10 thoughts on “How useful is twitter for academics, really?

  1. Just to let you know, we can’t click to see stats on your tweets – that’s something only you can do.

    It would be cool if you could post pictures of the stats – this is a great post!

  2. I think an important unknown in this discussion is whether twitter clicks is all that matters? I have so far only had one really successful academic tweet, an advertisement for a paper. According to twitter, this tweet was seen 1894 times and had 65 engagements – 3,4%. So, very much in line with your statistic. However, if we go to its frontiers page, the paper actually enjoyed 324 views & downloads, in the time BEFORE it appeared on the journal frontpage. As twitter was the only place where we advertised for the paper, and bot-visits are not likely to be THAT massive, I must assume that the 65 engagements led to people sharing the paper through other channels, liberally.
    I think this supports your claim that for academics, getting the paper into the right hands is much more important than the naked conversion rate.

    • Totally agree Kaare, this is an important point. For one thing there is a lot left unanswered by raw clicks and engagement rates. I suspect academic reading and citing behaviors are pretty hard to predict in general from any one stat. A researcher may come across a paper tweet and favorite it but not click. Whether this relates to a future read and/or cite is totally unclear. I think this is why in the end I find the survey responses more informing than the raw conversion rates. It’s quite promising if more than half of academic twitter users claim to read papers found there with some regulatory. It at least goes against the notion that its all ’empty sharing’ – buzz on twitter does, somehow, equate to a higher chance that your audience finds and reads the paper. I think in the future almetrics will really need to find some kind of weighted measure that indexes different kinds of engagements and even somehow tracks eventual exposure – > citation conversion, if possible.

  3. Within the broader scope of things, I think tweeting a paper (and resulting exposure of paper) are only a subset of Twitter’s uses to an academic. For instance, I’ve found Twitter to be great for networking and have met many great people that I later met in-person at conferences, that I wouldn’t have known that well otherwise. Twitter can also be great for support, e.g., venting a bit after a not-so-positive review.

    More on topic, one paper I published earlier this year (first online: August 4, 2015) likely has gotten *much* more exposure due to Twitter than it otherwise would’ve gotten (paper: As of today (Dec 4, 2015), the paper has 975 views and 210 downloads (according to F1000Research’s metrics on the paper’s page). Admittedly, I tweeted about the paper myself as soon as it was up, my reviewers (names publicly viewable) are all active on Twitter, and many have tweeted it since. According to Altmetrics, In the 4 months since the paper went up, 49 people have tweeted about the paper (; n.b., altmetrics counts RTs as separate tweets). Perhaps this sort of information is more predictive of views/downloads than the click-through rates from individual tweets?

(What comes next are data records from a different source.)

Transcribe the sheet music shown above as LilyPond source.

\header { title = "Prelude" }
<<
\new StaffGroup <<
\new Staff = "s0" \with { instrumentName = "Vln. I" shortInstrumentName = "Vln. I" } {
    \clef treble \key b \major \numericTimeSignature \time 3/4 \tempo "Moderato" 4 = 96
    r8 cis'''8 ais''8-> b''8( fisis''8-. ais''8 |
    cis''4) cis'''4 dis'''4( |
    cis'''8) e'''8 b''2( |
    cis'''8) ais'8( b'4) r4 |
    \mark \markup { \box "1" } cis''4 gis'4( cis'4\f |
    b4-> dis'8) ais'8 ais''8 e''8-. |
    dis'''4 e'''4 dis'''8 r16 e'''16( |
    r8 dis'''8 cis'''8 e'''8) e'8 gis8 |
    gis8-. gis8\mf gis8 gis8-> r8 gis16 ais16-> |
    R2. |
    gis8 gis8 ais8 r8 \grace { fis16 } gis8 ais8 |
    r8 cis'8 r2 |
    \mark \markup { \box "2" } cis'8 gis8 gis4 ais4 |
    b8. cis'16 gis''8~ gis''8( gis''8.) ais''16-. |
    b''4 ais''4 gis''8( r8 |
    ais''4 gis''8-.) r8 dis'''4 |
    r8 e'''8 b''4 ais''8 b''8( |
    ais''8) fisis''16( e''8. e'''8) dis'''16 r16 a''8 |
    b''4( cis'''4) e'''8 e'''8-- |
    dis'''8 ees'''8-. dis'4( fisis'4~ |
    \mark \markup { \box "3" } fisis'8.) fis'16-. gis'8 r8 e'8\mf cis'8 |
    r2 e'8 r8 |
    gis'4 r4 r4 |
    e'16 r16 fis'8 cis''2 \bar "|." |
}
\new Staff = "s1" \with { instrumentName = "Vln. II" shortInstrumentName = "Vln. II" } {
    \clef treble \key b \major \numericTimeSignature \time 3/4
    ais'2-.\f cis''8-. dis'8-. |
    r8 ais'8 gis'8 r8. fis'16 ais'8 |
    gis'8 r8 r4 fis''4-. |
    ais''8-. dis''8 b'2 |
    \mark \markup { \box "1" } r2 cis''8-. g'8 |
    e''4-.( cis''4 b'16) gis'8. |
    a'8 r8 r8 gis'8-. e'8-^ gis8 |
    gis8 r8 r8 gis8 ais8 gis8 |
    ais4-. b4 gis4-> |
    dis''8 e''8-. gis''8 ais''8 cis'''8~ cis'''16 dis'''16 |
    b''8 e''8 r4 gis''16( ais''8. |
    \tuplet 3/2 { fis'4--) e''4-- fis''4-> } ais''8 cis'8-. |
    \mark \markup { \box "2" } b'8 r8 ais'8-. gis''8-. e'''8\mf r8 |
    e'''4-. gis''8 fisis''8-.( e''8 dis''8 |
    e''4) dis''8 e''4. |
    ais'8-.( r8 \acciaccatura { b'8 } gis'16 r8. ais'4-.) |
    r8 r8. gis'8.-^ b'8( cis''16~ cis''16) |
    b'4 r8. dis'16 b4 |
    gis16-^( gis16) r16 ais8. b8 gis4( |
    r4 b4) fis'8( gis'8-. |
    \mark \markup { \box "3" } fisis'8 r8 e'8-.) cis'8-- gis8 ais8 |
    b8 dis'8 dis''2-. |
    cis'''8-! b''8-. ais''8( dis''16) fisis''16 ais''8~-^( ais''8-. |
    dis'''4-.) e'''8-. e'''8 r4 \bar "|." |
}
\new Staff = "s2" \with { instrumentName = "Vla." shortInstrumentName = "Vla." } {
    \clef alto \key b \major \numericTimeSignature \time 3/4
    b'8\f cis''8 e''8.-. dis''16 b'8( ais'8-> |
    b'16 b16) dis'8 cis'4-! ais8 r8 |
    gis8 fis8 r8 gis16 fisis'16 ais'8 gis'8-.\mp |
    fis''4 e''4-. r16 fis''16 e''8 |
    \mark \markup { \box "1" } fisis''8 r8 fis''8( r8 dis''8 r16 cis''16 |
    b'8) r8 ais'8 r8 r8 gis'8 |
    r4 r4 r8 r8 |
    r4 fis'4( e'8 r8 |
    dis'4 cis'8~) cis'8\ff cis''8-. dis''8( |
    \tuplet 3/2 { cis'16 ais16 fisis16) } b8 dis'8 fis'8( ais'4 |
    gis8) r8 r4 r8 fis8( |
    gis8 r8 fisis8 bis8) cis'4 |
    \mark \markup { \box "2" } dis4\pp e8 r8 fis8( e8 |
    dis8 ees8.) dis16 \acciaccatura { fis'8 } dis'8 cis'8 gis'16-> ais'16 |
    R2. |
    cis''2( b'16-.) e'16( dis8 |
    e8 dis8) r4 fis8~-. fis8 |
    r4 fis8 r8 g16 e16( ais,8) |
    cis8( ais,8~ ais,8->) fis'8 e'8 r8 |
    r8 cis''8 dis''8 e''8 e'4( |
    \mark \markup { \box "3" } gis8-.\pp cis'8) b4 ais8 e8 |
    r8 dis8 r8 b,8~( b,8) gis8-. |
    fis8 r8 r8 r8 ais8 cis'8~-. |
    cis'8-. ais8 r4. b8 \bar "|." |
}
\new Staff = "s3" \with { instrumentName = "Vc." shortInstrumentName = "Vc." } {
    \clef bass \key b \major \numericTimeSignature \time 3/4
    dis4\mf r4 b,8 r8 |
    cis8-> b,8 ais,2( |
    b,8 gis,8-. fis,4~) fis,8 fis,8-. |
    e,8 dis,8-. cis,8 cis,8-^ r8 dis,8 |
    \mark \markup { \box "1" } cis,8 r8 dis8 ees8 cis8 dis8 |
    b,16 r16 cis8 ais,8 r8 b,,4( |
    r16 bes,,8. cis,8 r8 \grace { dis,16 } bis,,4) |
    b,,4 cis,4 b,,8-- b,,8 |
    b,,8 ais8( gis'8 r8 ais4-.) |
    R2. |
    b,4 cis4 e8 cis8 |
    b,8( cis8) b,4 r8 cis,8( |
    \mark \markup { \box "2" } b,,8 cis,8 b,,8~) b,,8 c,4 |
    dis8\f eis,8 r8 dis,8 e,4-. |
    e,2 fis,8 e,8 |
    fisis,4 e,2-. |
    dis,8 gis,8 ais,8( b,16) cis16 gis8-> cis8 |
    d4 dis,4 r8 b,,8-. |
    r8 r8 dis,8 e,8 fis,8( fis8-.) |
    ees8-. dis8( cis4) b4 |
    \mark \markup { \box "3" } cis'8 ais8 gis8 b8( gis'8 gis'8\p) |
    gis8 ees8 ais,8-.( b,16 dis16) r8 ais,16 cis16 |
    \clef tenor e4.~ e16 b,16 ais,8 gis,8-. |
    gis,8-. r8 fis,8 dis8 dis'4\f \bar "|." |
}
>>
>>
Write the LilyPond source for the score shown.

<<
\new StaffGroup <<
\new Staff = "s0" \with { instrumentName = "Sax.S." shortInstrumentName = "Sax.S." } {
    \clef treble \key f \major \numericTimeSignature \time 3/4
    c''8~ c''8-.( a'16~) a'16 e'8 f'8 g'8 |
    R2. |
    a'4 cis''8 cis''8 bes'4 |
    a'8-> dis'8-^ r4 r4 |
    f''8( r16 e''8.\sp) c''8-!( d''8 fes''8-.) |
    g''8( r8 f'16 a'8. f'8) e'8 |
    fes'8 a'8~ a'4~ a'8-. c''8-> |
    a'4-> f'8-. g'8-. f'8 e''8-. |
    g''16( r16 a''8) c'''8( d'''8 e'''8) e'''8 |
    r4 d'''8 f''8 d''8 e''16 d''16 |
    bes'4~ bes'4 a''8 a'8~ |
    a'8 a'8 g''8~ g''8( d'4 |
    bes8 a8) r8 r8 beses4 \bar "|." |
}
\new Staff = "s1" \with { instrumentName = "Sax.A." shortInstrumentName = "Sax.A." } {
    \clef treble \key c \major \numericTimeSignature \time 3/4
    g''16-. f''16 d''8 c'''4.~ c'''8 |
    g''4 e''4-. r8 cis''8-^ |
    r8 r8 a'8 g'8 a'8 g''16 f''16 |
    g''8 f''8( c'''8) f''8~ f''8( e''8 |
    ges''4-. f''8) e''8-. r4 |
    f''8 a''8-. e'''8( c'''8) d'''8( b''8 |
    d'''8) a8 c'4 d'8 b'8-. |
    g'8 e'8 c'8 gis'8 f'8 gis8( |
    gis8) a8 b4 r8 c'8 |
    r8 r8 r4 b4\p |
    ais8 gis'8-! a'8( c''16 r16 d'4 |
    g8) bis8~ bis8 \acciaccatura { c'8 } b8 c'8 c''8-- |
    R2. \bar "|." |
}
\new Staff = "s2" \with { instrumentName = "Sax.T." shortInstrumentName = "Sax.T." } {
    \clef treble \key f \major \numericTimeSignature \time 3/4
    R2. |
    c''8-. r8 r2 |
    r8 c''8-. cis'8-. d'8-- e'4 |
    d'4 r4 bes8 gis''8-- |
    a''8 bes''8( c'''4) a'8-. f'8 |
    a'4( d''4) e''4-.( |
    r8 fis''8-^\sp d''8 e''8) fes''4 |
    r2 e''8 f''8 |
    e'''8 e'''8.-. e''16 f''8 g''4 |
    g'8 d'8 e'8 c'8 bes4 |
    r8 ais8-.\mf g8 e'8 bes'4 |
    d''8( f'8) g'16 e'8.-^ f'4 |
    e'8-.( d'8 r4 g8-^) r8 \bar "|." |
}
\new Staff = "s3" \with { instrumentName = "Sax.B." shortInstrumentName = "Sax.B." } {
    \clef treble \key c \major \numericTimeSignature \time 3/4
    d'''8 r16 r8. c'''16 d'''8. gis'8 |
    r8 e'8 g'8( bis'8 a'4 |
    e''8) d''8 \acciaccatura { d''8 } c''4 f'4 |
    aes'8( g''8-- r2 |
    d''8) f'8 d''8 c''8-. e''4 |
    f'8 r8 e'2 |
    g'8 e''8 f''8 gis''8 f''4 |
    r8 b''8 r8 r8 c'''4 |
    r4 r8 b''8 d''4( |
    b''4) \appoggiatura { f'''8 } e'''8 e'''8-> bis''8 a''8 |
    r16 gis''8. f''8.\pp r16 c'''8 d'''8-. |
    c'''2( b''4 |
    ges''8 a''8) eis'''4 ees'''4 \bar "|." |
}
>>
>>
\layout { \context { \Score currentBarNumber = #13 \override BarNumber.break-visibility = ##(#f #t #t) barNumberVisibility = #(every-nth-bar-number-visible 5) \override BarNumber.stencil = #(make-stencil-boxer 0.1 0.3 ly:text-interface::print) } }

  4. Reblogged this on Oceanic Explorer and commented:
    Good post on how Twitter isn’t that effective in increasing readership of a journal article, though I think if a tweet does go viral, the conversion rate is bound to be lower than if 50 people actively engage with it. I would read at least the abstract of about %75 of the posts I retweet – otherwise, why bother retweeting it? To show an interest in the issue, that I can’t be bothered to read more about?
    I think the author of the original tweet and journal paper is also important – if it’s an author you have previously read and liked (or an organisation that you actively support), surely it’s more likely to encourage the click-through than just, well, a ‘clickbait’ title?
    Yep, maybe I’m deluded on that, which is why Buzzfeed and the like are so popular these days (21 Reasons Why Prawns Are Delicious) and true academic publication (The stochastic and comprehensively bland approach to garbage disposal literature) is not.